▸ **What the task asks**:
Each record needs to be retyped exactly, though its pictures should not appear.

(Joint position lists)

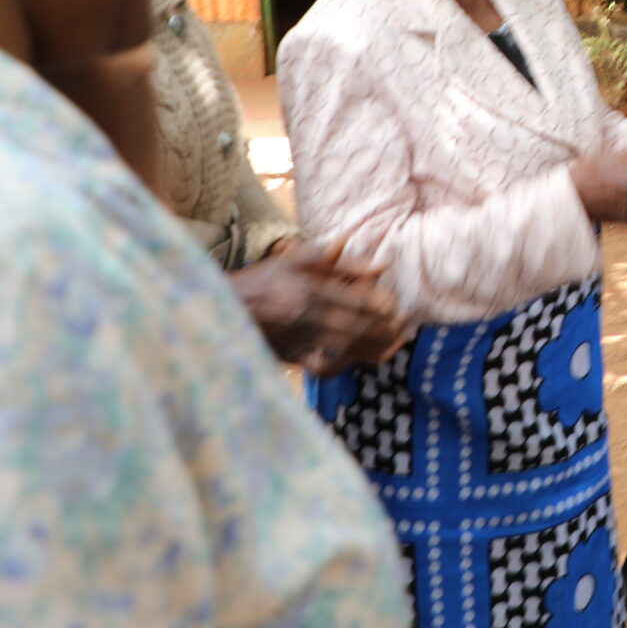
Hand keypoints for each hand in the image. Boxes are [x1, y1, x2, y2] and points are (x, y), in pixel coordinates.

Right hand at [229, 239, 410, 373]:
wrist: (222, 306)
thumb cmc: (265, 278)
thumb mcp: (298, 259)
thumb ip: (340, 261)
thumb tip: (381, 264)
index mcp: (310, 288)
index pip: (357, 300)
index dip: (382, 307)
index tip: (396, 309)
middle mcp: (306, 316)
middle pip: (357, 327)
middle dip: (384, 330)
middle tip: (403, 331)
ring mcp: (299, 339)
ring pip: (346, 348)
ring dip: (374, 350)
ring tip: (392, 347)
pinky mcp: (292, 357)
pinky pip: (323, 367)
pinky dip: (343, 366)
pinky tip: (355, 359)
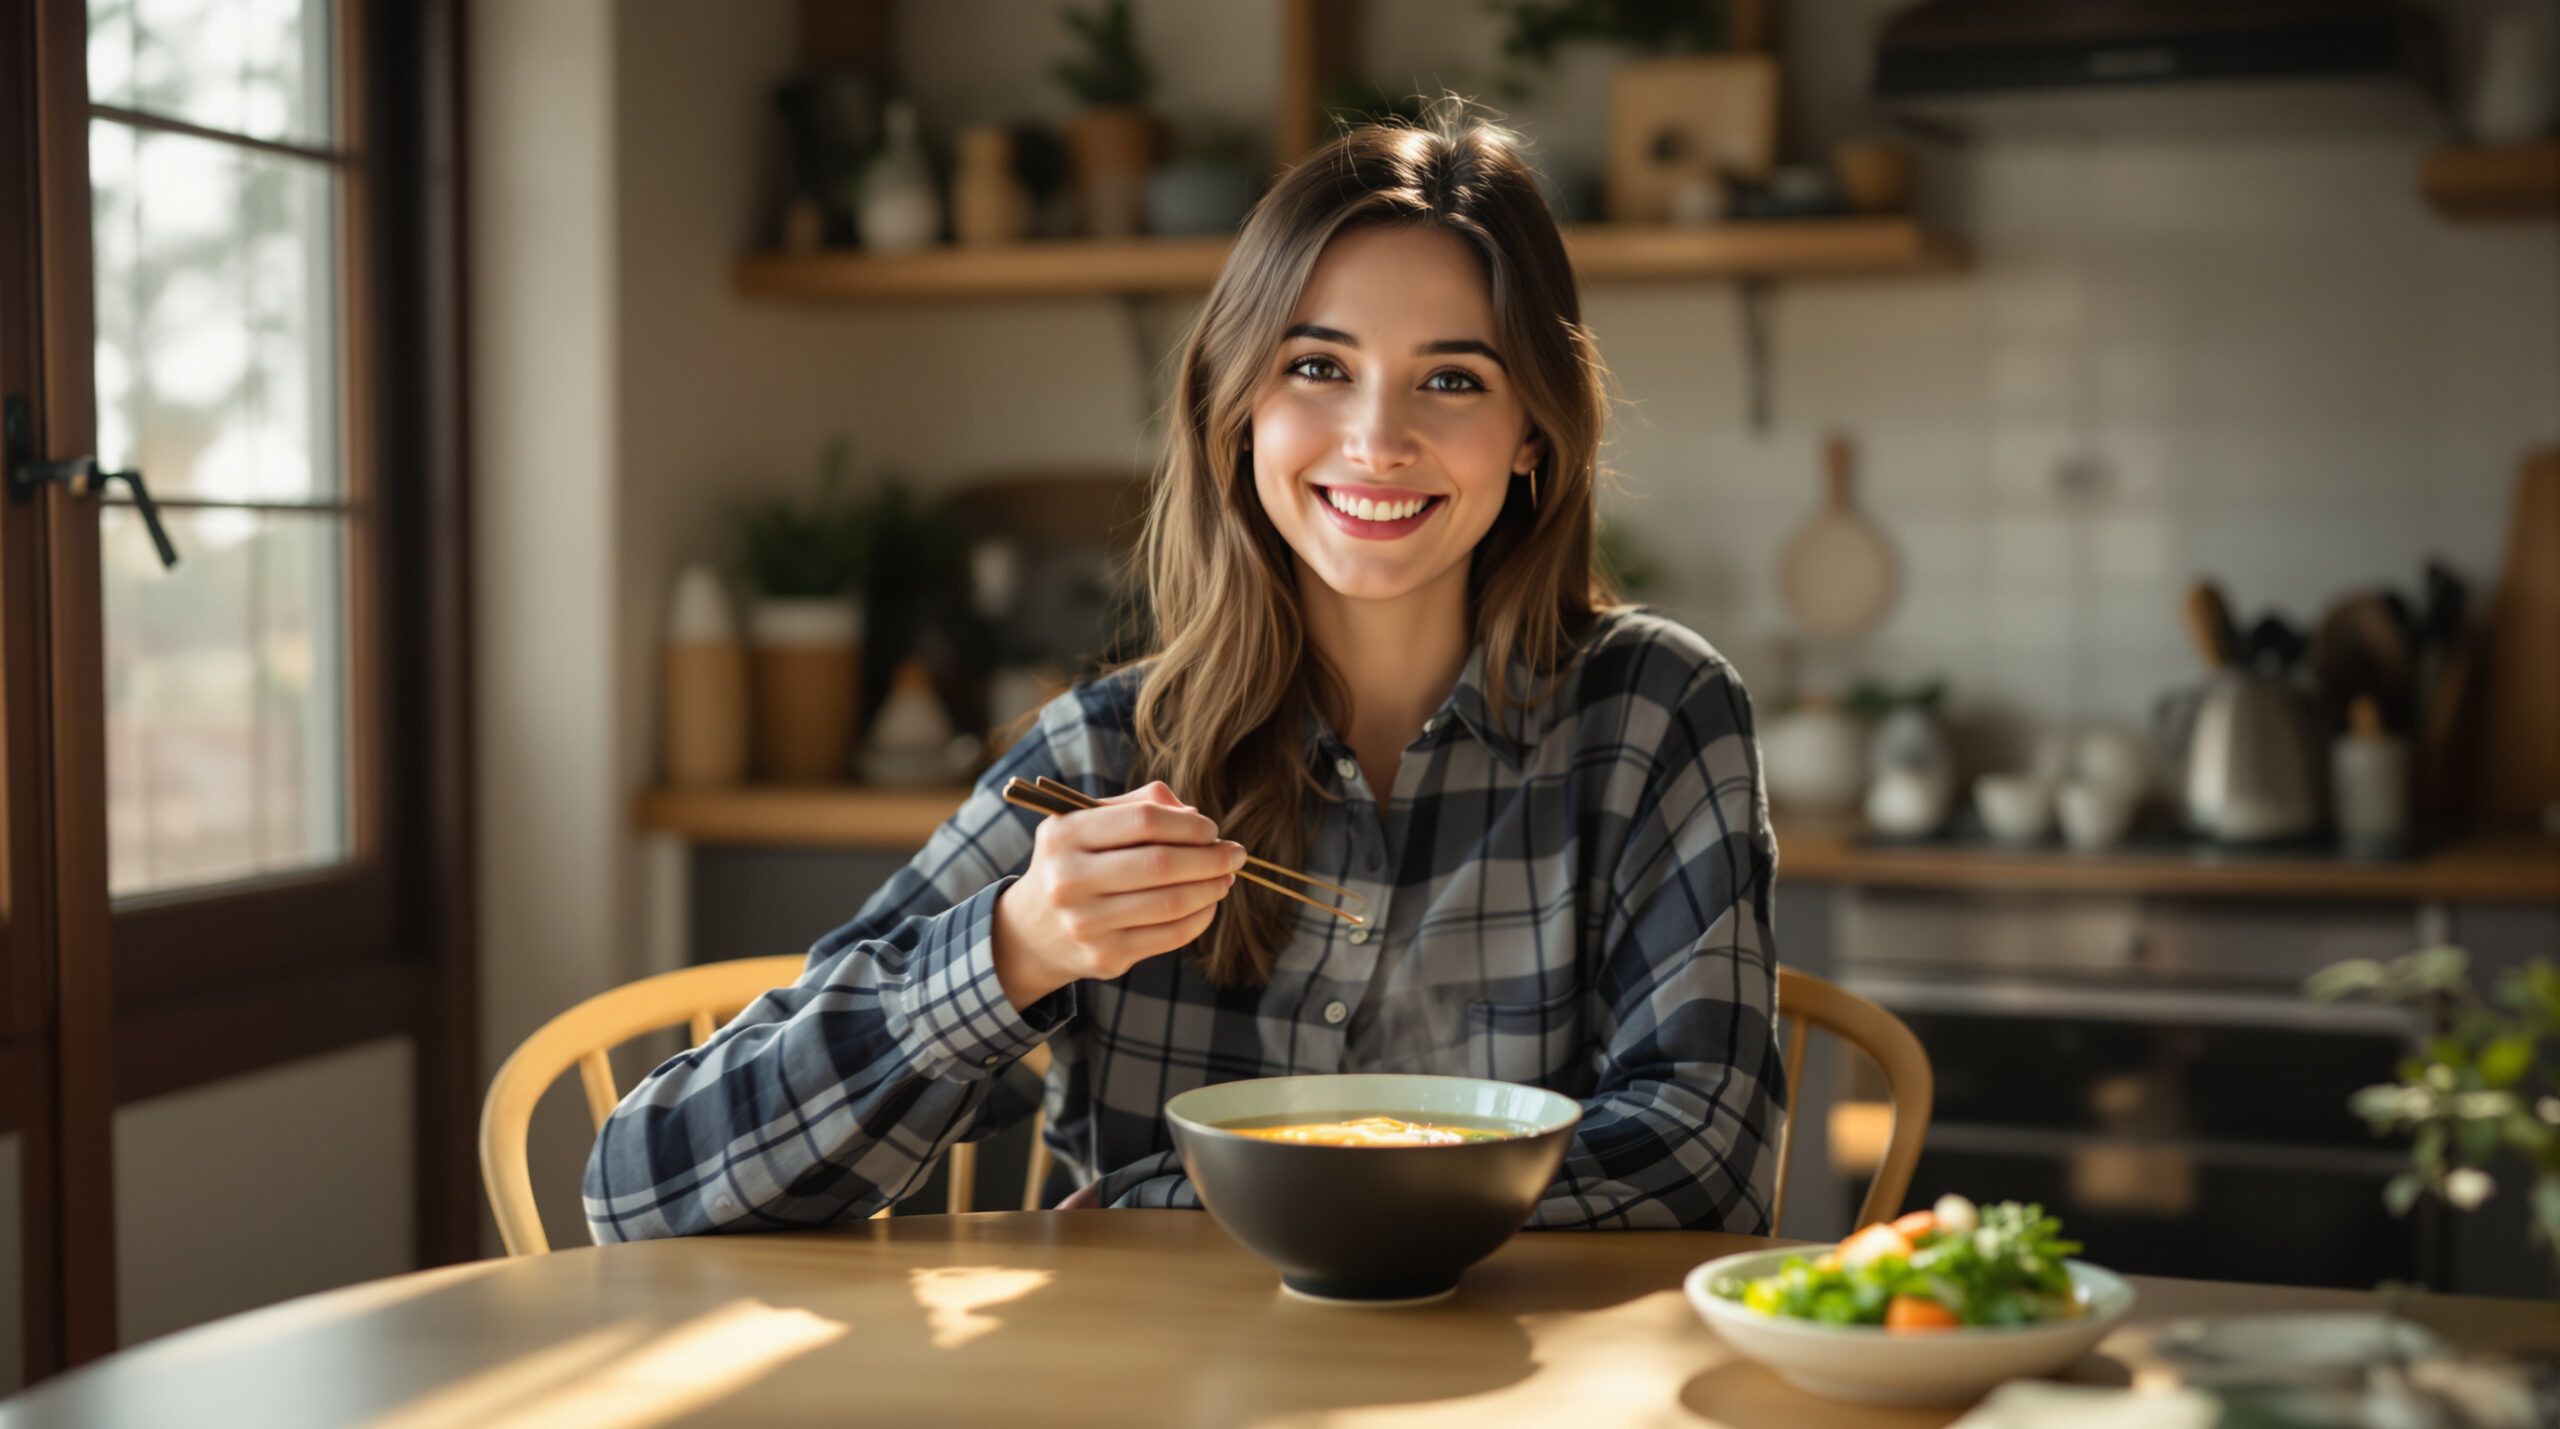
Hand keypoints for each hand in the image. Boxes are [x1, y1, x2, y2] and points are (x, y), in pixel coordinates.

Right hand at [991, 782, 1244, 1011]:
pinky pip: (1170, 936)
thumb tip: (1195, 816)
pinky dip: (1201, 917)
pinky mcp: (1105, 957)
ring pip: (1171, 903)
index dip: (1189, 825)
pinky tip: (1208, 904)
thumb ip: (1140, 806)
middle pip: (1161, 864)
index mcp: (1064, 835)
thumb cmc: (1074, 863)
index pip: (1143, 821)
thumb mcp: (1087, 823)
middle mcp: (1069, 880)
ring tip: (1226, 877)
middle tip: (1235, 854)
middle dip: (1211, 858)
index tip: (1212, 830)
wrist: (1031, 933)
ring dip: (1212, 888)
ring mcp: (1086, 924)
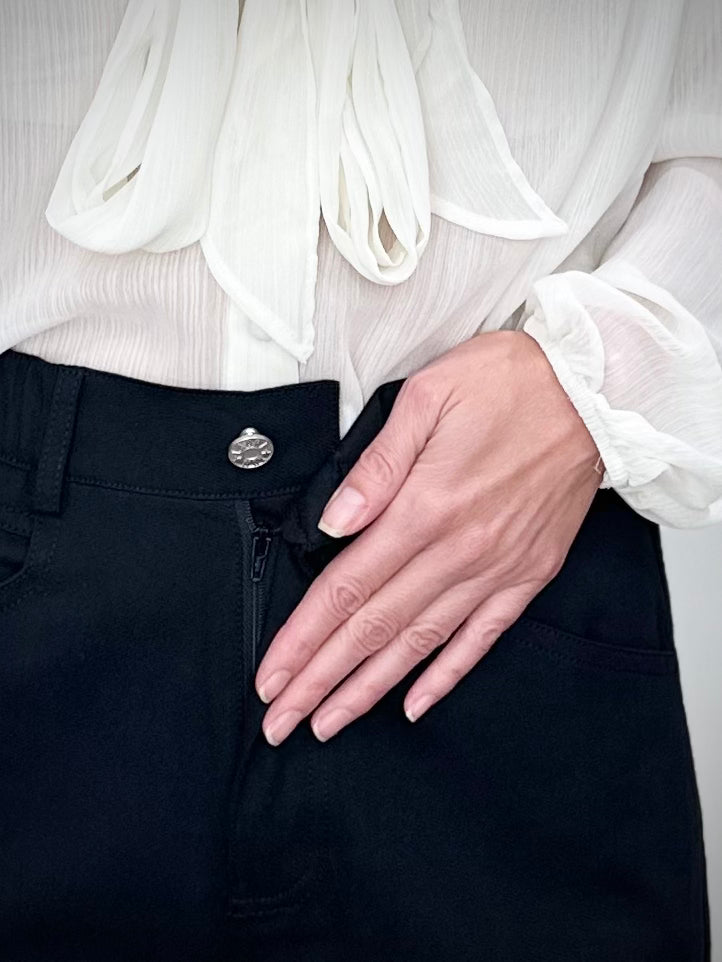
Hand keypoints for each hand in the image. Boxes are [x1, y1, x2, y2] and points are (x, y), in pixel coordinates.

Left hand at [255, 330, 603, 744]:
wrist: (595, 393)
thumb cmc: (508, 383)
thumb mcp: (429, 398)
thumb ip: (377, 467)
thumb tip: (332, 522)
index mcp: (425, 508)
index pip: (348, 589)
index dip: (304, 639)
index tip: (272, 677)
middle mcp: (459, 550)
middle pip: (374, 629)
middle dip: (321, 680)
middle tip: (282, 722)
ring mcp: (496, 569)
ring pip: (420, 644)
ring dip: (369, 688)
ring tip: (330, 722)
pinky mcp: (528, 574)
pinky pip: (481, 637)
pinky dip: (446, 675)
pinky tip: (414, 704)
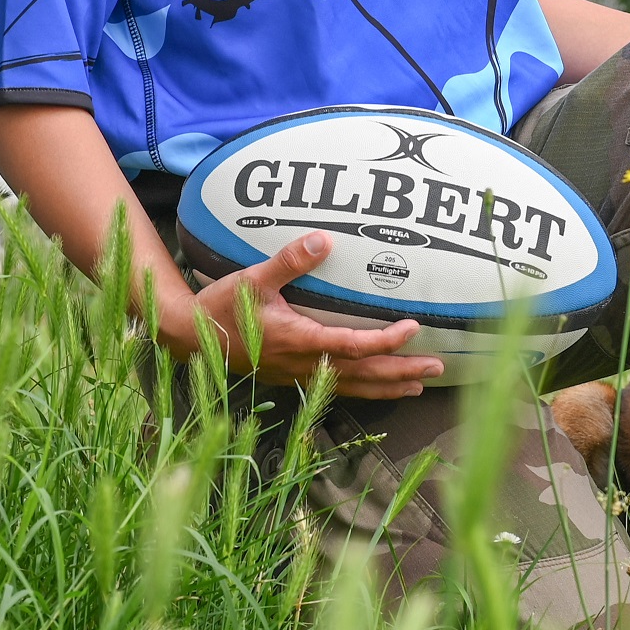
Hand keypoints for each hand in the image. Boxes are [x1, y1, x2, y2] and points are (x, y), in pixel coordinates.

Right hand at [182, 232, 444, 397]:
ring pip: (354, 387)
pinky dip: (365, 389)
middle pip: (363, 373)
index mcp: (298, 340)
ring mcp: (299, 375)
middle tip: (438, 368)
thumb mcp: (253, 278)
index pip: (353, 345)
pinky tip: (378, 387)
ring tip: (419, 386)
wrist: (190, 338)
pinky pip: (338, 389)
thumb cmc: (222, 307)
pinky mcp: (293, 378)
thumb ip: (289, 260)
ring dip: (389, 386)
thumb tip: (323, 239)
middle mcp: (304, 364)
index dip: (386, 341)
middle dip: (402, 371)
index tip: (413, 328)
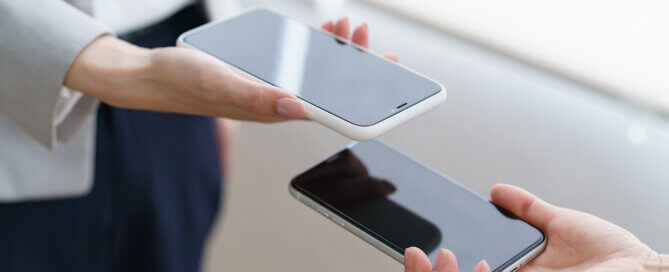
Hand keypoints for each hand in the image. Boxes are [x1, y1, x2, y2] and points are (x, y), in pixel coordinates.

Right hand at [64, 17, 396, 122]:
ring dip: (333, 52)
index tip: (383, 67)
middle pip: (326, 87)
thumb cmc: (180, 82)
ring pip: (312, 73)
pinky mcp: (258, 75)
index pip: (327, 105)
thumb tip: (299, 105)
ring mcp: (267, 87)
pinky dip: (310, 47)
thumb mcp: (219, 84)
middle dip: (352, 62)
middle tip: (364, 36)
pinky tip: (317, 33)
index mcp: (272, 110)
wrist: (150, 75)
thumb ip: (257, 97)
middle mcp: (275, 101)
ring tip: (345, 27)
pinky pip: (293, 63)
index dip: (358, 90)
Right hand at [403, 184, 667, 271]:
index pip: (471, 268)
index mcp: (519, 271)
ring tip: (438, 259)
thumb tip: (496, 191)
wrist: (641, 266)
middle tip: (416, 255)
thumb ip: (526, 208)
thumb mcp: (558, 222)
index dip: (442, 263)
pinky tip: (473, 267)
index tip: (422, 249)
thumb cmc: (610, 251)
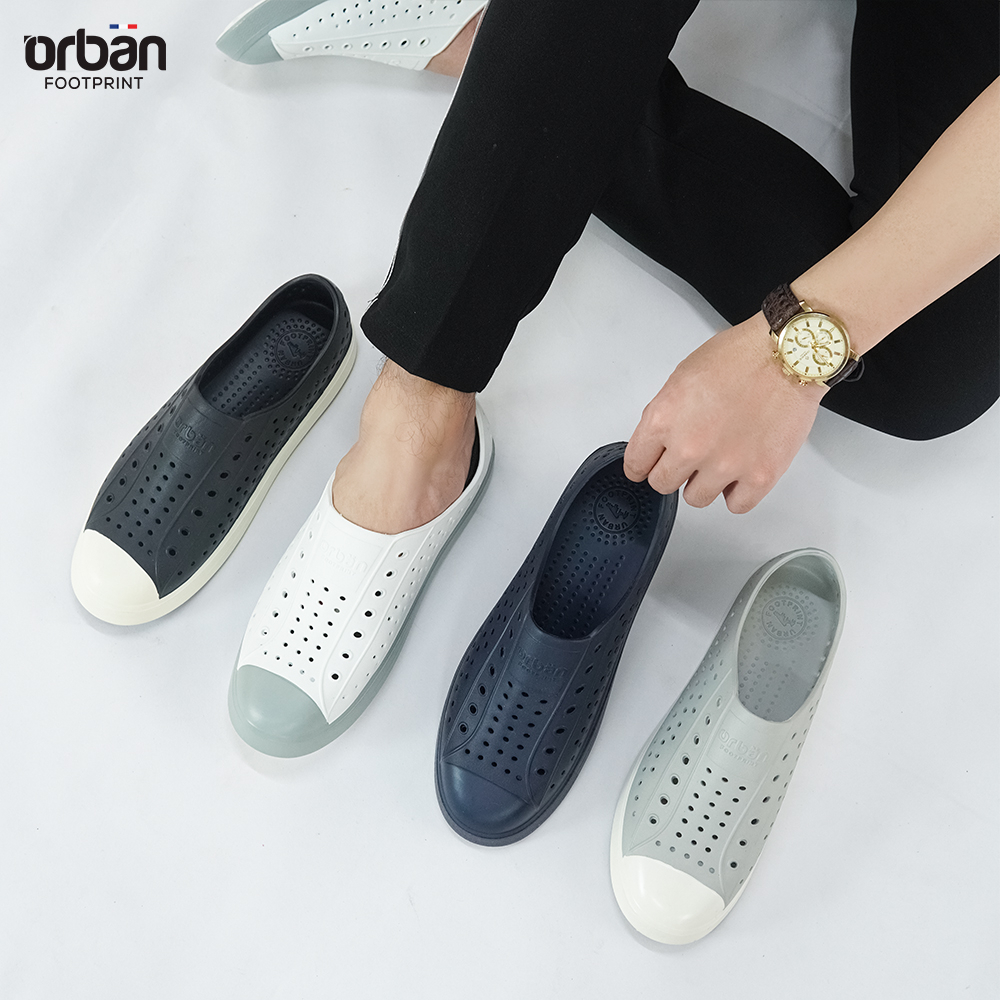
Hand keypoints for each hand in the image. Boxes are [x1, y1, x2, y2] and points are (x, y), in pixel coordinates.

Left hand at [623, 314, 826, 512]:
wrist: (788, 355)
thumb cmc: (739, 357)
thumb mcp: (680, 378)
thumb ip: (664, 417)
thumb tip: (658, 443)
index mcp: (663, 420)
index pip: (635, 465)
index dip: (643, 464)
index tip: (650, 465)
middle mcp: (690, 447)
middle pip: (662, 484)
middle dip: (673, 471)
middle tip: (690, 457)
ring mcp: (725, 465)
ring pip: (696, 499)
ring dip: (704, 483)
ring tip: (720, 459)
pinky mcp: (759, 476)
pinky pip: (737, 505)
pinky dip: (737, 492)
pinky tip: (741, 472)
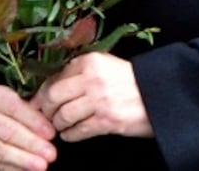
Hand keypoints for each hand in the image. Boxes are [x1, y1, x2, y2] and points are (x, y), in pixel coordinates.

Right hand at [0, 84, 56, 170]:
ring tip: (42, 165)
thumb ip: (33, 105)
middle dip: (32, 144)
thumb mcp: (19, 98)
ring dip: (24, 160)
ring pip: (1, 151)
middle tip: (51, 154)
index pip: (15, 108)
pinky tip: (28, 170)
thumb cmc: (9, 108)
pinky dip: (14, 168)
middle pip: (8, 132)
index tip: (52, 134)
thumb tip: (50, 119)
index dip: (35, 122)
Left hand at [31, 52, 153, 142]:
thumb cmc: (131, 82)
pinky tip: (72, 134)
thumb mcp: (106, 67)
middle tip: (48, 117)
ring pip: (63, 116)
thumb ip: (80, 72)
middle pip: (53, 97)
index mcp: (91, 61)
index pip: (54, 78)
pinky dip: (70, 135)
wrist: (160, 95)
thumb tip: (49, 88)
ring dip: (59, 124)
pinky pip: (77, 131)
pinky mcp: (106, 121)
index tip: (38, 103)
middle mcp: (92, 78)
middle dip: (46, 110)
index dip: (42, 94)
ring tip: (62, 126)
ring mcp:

▸ **Answer section**:
Hand keypoints for each hand in the image. Boxes are [x1, y1, x2, y2] and points are (x, y), in pixel coordinates.

Right hand at [229, 239, 410, 373]:
wrist: (222, 306)
thumb cmc: (265, 278)
thumb mcp: (298, 259)
thumb ip: (340, 261)
thumb tip: (381, 264)
index mcp: (310, 288)
index pip: (357, 300)
index dip: (382, 307)
index tip: (396, 309)
middle mcp: (306, 316)
middle pip: (357, 327)
middle dip: (384, 330)
middle tip: (403, 331)
ring mcp: (299, 339)
ring pip: (346, 348)
ring dip: (374, 350)
ring tip: (392, 347)
pinky mcp: (292, 357)
pinky pip: (323, 367)
pinky dip: (343, 366)
pinky tip: (355, 359)
Hand keypoints for each hand in the image. Boxes are [x1, y1, x2, y2] and points are (x, y), in pixel coordinates.

Right hand at [991, 782, 1244, 1011]:
pinky pip: (1170, 936)
thumb tip: (1195, 816)
pinky dip: (1201, 917)
pinky mcp: (1105, 957)
ring pip: (1171, 903)
index dip: (1189, 825)
pinky tip: (1208, 904)
thumb ip: (1140, 806)
middle pip: (1161, 864)
index mcp: (1064, 835)
thumb cmc: (1074, 863)
index pip: (1143, 821)
thumb mcp: (1087, 823)
middle mcp: (1069, 880)
ring tip: (1226, 877)
middle tip: (1235, 854)
middle dip: (1211, 858)
index tip: (1212, 830)
wrist: (1031, 933)
ring dip: (1212, 888)
ring mcp: (1086, 924)
Hand keypoints for each hand in the image. Boxes are [x1, y1, x2, y2] and points are (x, y), in pixel coordinates.

Left hand at [255, 330, 603, 744]:
wrist: (595, 393)
thumb cmc: (508, 383)
thumb mcp: (429, 398)
thumb ip: (377, 467)
thumb tip: (332, 522)
index mcp: (425, 508)
index pip: (348, 589)
index dip: (304, 639)
index tip: (272, 677)
middle mcp: (459, 550)
middle pip: (374, 629)
middle dip: (321, 680)
middle tip: (282, 722)
ring mcp: (496, 569)
ring pip: (420, 644)
ring dip: (369, 688)
ring tip: (330, 722)
pinky mcp: (528, 574)
pinky pip: (481, 637)
pinky dip: (446, 675)
pinky tip: (414, 704)
Hand keypoints for each hand in the image. Boxes are [x1, y1, x2, y2] and points are (x, y), in pixel coordinates.

Right hand at [182, 232, 444, 397]:
ring pip: (354, 387)
pinky dip: (365, 389)
middle pip: (363, 373)
index mcp: (298, 340)
ring mcp: (299, 375)
middle tip: (438, 368)
thumb mcp: (253, 278)
index pip: (353, 345)
pinky tip: (378, 387)
ring tip: (419, 386)
wrist: (190, 338)
pinky pip: (338, 389)
thumb cmc: (222, 307)
pinky mcp: (293, 378)
thumb ip: (289, 260)
ring dip: (389, 386)
thumb tip: (323, 239)
middle mcp: (304, 364)
index dip: (386, 341)
middle dip: (402, 371)
index tip: (413, 328)
Hand keypoints for each hand in the image. Boxes are [x1, y1, x2, y2] and points are (x, y), in pixel coordinates.

Right hand at [64, 17, 396, 122]:
ring dip: (333, 52)
index tip: (383, 67)
middle pip: (326, 87)
thumb cmc: (180, 82)
ring pip: (312, 73)
pinky mcp: (258, 75)
index pip: (327, 105)
thumb tip: (299, 105)
ring mcp: (267, 87)
pinky dip: (310, 47)
thumb mcp: (219, 84)
middle dip: (352, 62)
middle tip: (364, 36)
pinky tip: (317, 33)
index mcp: (272, 110)
wrist: (150, 75)
thumb ip: (257, 97)
middle mcp: (275, 101)
ring tip: (345, 27)
pinky pip: (293, 63)
index dip: (358, 90)
Right hand at [403, 184, 667, 271]:
index pip: (471, 268)
index mcp: (519, 271)
ring tip: (438, 259)
thumb tip: (496, 191)
wrist: (641, 266)
middle tip: (416, 255)
thumb ip: (526, 208)
thumb mcp: (558, 222)
index dip: (442, 263)
pinky tip: (473, 267)
index tip: (422, 249)
thumb cmc: (610, 251)
Hand keypoints for each hand in the image. Boxes are [x1, y1, x2, y2] and points are (x, y), in pixel coordinates.

Left hand at [623, 314, 826, 512]:
wrist: (788, 355)
thumb cmc: (739, 357)
thumb mcp: (680, 378)
thumb ip: (664, 417)
thumb tip: (658, 443)
index mcp: (663, 420)
index pip: (635, 465)
index dip: (643, 464)
index tip: (650, 465)
middle mcp: (690, 447)
middle pip: (662, 484)
middle dip: (673, 471)
middle tip: (690, 457)
ring mcp: (725, 465)
ring pip: (696, 499)
ring dip: (704, 483)
ring tip: (720, 459)
pinky mcp: (759, 476)
pinky pip: (737, 505)
pinky dip: (737, 492)
pinky tip: (741, 472)
Hand keypoints for each hand in the image. Boxes are [x1, y1, x2, y2] and points are (x, y), in pixel coordinates.

Right hand at [0, 84, 56, 170]:
ring tip: (42, 165)
thumb ip: (33, 105)
middle dip: (32, 144)
thumb mcp: (19, 98)
ring dip: (24, 160)
ring pip: (1, 151)
middle tip: (51, 154)
index pip: (15, 108)
pinky tip: (28, 170)
thumb cmc: (9, 108)
pinky dip: (14, 168)
middle pip: (8, 132)
index tip: (52, 134)
thumb tip: (50, 119)
index dip: (35, 122)
Left hand at [31, 52, 153, 142]:
thumb cmc: (131, 82)
pinky tip: (72, 134)
thumb mcp: (106, 67)
middle tip: (48, 117)
ring pip: (63, 116)
thumb ip: (80, 72)
middle pip: (53, 97)
index mcp: (91, 61)
index pip: (54, 78)
pinky dip: (70, 135)
wrist: (160, 95)
thumb tip: (49, 88)
ring dip: (59, 124)
pinky pip: (77, 131)
pinky mcp: (106, 121)
index tip: (38, 103)
middle mcp: (92, 78)
middle dip: (46, 110)
index dip: (42, 94)
ring tip: (62, 126)
ring mcp:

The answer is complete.